Friday, April 22, 2011

GIRL, GIMME DEM DIGITS!

Now, I'm all about "seizing opportunities" or what have you- but what is it about guys that they think that after not even talking to you at all, they can ask for your number out of the blue and expect a positive response? Am I the only one that is extremely turned off by this? 

The annoying thing is, it's always with guys that are the opposite of what I would actually date- the "gangster" immature fast food workers, the middle-aged men, or the super-cocky, arrogant meatheads.

Whatever happened to striking up clever conversation? Personally, just RANDOMLY asking a girl for her number just because you think she looks cute is completely impersonal, and just annoys me instead of flatters me. It seems to come across as forced: "Oh, here is a girl I find attractive. I need to ask for her number in the slight chance that she may agree before I lose my chance." 

Now maybe I'm just really shy and don't know how to approach guys really, but if I see a guy that I think is attractive, I'm not going to force things to come together. Either something will happen that will create a natural conversation between us, or I will come up with a clever way to introduce myself or break the ice. (The latter rarely, if ever, happens as I'm incapable of being clever unless I'm forced to be. And I'll never force myself on my own terms because I know I'll probably end up saying something completely stupid.) But if we never end up actually meeting, I just chalk it up to "that wasn't meant to be." 

I mean, even if a guy is the pinnacle of attractiveness to me- if he just comes up to me randomly and asks for my number, I still probably will be wary in giving it to him. I'dbe skeptical. I just think the whole ritual is completely asinine and dumb to be honest! Now, if he makes a funny comment on a book I'm looking at in a bookstore, or playfully insults my drink order at Starbucks, that's another story. I mean, it shows the tiniest bit of effort, and that goes a long way!

The trouble is, it's never the guys I think are attractive that have ever asked for my number. No, it's always those guys that are on the complete opposite polarity of desirability that feel as if they are the answer to my prayers. 

Meh. At least I finally figured out that lying and saying I had a boyfriend was an effective repellant towards this attack. It makes me seem like the noble girlfriend for denying their approach, instead of having to awkwardly say how I don't like to "give my number to strangers," and have to scramble for different variations of saying so as I try to maneuver my way through a barrage of desperate attempts on the guy's part, making them feel embarrassed. Sure, it's lying, but at least it's saving both of us humiliation and it just seems to nip it in the bud.

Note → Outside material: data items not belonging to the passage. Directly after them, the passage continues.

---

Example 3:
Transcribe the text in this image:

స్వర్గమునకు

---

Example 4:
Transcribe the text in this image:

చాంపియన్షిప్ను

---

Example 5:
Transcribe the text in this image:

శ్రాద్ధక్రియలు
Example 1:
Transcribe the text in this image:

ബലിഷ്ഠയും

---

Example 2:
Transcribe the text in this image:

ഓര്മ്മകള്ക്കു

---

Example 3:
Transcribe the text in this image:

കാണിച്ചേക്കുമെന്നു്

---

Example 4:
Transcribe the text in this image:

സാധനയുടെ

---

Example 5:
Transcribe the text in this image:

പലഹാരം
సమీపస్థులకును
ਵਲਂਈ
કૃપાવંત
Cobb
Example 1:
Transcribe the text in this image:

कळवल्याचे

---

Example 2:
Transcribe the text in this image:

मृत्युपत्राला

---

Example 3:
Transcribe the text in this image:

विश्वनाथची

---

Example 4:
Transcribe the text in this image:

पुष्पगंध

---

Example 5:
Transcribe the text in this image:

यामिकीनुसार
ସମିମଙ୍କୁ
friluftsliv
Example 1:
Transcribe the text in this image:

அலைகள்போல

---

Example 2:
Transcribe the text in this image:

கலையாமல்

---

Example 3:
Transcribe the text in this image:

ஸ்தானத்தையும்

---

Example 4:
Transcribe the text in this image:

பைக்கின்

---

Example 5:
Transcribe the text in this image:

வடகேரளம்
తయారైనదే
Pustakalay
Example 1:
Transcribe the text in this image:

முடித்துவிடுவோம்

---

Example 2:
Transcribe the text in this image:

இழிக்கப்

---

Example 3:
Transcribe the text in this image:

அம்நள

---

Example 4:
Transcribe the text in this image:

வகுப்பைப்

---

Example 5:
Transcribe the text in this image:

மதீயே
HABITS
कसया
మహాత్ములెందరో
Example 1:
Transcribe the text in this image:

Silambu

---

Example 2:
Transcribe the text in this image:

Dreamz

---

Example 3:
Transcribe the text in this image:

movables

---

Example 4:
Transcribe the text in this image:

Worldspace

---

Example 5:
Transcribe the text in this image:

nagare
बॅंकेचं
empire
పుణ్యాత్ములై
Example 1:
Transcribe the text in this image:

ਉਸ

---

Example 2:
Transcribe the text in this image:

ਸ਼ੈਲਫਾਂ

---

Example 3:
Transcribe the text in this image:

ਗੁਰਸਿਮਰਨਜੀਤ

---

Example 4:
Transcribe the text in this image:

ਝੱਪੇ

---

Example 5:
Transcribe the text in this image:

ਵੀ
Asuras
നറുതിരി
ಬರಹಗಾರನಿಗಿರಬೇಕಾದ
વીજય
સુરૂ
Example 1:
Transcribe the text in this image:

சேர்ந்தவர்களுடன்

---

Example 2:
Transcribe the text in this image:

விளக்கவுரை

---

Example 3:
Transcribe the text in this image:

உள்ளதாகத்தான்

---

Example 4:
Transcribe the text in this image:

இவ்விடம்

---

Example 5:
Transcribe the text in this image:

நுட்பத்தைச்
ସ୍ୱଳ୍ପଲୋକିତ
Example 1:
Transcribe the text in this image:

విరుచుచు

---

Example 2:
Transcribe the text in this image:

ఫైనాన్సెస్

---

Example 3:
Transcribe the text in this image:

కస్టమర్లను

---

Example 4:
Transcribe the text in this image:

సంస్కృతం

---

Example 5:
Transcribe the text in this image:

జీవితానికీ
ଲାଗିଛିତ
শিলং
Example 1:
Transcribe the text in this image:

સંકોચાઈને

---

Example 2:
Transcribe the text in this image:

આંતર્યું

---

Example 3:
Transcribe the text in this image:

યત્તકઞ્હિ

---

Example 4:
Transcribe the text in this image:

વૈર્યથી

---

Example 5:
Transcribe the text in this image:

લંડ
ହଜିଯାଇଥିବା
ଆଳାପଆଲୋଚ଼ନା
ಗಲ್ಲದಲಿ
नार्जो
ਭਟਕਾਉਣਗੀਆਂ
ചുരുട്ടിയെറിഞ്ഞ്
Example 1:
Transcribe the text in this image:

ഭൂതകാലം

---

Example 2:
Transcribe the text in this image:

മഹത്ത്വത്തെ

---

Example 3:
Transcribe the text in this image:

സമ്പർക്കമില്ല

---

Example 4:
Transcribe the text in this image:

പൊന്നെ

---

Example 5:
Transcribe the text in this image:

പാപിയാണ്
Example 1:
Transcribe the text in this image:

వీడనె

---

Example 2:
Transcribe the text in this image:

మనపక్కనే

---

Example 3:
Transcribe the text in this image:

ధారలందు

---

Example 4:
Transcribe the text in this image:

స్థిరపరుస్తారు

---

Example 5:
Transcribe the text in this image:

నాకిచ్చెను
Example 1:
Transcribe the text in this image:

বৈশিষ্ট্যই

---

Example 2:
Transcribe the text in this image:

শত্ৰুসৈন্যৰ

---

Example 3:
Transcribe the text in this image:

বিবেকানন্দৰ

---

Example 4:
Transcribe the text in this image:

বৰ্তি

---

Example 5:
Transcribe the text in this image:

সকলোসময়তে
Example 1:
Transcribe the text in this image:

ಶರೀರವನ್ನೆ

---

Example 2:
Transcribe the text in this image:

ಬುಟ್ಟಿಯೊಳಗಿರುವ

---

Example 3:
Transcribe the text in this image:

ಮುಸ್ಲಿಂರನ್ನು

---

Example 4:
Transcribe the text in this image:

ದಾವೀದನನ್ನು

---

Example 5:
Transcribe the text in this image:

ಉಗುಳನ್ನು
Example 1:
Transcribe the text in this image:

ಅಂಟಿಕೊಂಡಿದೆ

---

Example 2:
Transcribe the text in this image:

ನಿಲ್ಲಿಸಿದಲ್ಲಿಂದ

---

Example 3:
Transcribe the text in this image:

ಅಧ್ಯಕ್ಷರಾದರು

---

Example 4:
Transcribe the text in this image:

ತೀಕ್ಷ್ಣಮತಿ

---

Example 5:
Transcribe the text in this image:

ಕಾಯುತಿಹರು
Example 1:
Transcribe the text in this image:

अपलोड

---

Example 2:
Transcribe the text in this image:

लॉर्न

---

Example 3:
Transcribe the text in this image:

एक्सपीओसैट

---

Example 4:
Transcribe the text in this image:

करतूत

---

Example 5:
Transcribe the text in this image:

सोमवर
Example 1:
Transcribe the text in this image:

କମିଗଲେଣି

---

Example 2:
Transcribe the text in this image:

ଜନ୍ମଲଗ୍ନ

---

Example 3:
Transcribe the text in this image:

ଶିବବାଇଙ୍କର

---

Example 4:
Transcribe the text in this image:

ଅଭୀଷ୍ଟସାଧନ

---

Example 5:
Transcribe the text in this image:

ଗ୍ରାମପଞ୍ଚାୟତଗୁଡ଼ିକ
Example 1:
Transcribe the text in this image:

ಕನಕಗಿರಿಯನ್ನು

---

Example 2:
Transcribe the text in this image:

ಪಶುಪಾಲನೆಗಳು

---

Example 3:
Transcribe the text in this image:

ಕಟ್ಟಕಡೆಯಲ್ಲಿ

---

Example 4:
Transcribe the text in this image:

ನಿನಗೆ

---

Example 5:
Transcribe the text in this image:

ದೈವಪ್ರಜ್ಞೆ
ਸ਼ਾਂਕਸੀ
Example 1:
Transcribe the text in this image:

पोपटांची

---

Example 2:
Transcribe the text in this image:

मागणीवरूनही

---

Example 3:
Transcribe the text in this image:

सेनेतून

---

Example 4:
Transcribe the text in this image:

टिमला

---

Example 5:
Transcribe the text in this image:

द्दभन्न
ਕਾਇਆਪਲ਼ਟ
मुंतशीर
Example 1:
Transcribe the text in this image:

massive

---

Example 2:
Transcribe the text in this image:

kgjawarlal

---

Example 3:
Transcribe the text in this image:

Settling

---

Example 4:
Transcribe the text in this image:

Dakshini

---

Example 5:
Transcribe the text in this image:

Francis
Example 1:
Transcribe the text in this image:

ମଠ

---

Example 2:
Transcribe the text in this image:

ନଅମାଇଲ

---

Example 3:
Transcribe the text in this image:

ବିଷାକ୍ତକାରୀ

Now here's the question: do many girls actually respond to this? I mean, they'd have to, if guys continue to do it on a daily basis. I just can't even fathom giving my phone number to a guy I've spoken maybe one word to  and picturing any sort of relationship forming from such. 

Maybe I'm just too skeptical or am asking too much. Girls- what do you think? Do you agree with this or am I just cold-hearted?!

1 comment:

Anonymous said...

Not cold-hearted at all...I usually do the same, and say I have a boyfriend. I used to wear a "creeper ring" so then I wouldn't even have to say anything, just hold up my hand. I especially hate the pretentious guys who think that if a woman shouldn't immediately fork over the digits, she's a cold, frigid bitch. As though the woman should feel privileged that they've been asked for their number from some creepy stranger. Uhm, no. I'm with you all the way here!